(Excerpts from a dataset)
################

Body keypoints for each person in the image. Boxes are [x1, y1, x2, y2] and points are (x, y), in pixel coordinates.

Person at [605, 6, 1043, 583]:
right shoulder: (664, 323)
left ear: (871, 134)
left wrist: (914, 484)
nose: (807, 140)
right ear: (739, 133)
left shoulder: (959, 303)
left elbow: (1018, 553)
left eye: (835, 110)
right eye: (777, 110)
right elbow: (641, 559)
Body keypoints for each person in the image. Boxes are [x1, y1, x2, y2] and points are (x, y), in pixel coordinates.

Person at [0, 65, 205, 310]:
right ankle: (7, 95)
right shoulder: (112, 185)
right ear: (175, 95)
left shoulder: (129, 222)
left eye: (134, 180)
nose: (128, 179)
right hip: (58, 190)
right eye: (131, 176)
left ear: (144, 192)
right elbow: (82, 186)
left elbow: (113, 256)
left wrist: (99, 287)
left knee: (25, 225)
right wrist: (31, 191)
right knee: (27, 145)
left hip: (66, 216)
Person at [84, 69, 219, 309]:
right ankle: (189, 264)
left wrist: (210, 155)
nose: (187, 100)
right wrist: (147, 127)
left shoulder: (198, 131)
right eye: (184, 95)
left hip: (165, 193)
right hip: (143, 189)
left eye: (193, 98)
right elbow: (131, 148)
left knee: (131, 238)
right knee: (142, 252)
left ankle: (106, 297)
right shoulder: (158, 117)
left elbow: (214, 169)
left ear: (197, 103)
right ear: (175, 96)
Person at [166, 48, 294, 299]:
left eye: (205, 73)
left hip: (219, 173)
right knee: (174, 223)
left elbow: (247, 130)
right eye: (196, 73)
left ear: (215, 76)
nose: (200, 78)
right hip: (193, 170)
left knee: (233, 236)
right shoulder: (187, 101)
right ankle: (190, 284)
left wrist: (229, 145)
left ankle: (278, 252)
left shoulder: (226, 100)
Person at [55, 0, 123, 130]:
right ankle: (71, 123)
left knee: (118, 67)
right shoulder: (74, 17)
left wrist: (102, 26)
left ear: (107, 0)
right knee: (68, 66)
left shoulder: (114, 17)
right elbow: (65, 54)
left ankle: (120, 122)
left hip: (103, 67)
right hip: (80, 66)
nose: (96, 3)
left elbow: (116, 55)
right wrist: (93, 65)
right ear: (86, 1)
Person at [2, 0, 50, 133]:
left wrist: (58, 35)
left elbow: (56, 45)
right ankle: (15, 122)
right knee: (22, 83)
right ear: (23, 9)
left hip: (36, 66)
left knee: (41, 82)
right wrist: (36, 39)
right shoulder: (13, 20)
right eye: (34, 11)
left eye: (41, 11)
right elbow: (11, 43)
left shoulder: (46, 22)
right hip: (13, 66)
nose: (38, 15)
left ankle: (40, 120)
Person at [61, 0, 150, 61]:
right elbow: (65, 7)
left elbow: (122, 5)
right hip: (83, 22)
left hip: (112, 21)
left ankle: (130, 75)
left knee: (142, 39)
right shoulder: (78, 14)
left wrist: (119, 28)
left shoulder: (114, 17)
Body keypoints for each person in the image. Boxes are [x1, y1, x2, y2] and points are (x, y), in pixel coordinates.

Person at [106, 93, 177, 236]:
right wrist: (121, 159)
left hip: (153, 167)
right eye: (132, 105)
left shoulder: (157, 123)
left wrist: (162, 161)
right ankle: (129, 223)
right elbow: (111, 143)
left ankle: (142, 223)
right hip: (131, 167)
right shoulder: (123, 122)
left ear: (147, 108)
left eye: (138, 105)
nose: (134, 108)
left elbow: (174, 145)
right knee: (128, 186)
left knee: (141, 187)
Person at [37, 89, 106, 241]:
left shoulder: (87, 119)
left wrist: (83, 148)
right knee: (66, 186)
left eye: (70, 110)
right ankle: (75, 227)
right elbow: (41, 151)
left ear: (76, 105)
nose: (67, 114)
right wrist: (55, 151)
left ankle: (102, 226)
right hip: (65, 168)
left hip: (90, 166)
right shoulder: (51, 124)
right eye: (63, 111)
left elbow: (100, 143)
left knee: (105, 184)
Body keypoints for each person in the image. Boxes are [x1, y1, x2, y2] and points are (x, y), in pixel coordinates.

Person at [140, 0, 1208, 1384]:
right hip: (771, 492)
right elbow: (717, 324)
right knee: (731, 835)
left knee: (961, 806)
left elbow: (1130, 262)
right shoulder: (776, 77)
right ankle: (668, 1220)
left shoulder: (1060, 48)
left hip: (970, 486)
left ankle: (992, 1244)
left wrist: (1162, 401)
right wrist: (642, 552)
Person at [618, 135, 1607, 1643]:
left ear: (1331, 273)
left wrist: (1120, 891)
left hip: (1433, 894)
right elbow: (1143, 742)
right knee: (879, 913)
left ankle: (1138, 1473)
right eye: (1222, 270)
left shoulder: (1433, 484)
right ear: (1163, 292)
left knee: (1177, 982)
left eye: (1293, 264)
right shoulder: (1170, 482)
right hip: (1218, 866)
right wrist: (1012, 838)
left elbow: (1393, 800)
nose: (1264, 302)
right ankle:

################

▶ _Exercise directions_: Only the lines above from the line containing "right knee: (22, 83)" through the line containing "left knee: (1177, 982)" should be retyped, exactly and with both ends included.

▶ _Task output_:
right knee: (22, 83)
right ear: (23, 9)
left hip: (36, 66)
left knee: (41, 82)
right wrist: (36, 39)
right shoulder: (13, 20)
right eye: (34, 11)
left eye: (41, 11)
right elbow: (11, 43)
left shoulder: (46, 22)
right hip: (13, 66)
nose: (38, 15)
left ankle: (40, 120)
Person at [61, 0, 150, 61]:
right elbow: (65, 7)
left elbow: (122, 5)
right hip: (83, 22)
left hip: (112, 21)
left ankle: (130, 75)
left knee: (142, 39)
right shoulder: (78, 14)
left wrist: (119, 28)
left shoulder: (114, 17)
Body keypoints for each person in the image. Boxes are [x1, y1, x2, y2] and points are (x, y), in pixel coordinates.

Person at [106, 93, 177, 236]:
right wrist: (121, 159)
left hip: (153, 167)
right eye: (132, 105)
left shoulder: (157, 123)
left wrist: (162, 161)
right ankle: (129, 223)
right elbow: (111, 143)
left ankle: (142, 223)
right hip: (131, 167)
right shoulder: (123, 122)
left ear: (147, 108)
left eye: (138, 105)
nose: (134, 108)
left elbow: (174, 145)
right knee: (128, 186)
left knee: (141, 187)
Person at [37, 89, 106, 241]:
left shoulder: (87, 119)
left wrist: (83, 148)
right knee: (66, 186)
left eye: (70, 110)
right ankle: (75, 227)
right elbow: (41, 151)
left ear: (76, 105)
nose: (67, 114)
right wrist: (55, 151)
left ankle: (102, 226)
right hip: (65, 168)
left hip: (90, 166)
right shoulder: (51, 124)
right eye: (63, 111)
left elbow: (100, 143)
left knee: (105, 184)
Body keypoints for each person in the image. Boxes are [x1, y1, x2, y2] and points are (x, y), in pixel coordinates.

Person at [140, 0, 1208, 1384]:
right hip: (771, 492)
right elbow: (717, 324)
right knee: (731, 835)
left knee: (961, 806)
left elbow: (1130, 262)
right shoulder: (776, 77)
right ankle: (668, 1220)
left shoulder: (1060, 48)
left hip: (970, 486)
left ankle: (992, 1244)
left wrist: (1162, 401)
right wrist: (642, 552)
Person at [618, 135, 1607, 1643]:
left ear: (1331, 273)
left wrist: (1120, 891)
left hip: (1433, 894)
right elbow: (1143, 742)
right knee: (879, 913)
left ankle: (1138, 1473)
right eye: (1222, 270)
left shoulder: (1433, 484)
right ear: (1163, 292)
left knee: (1177, 982)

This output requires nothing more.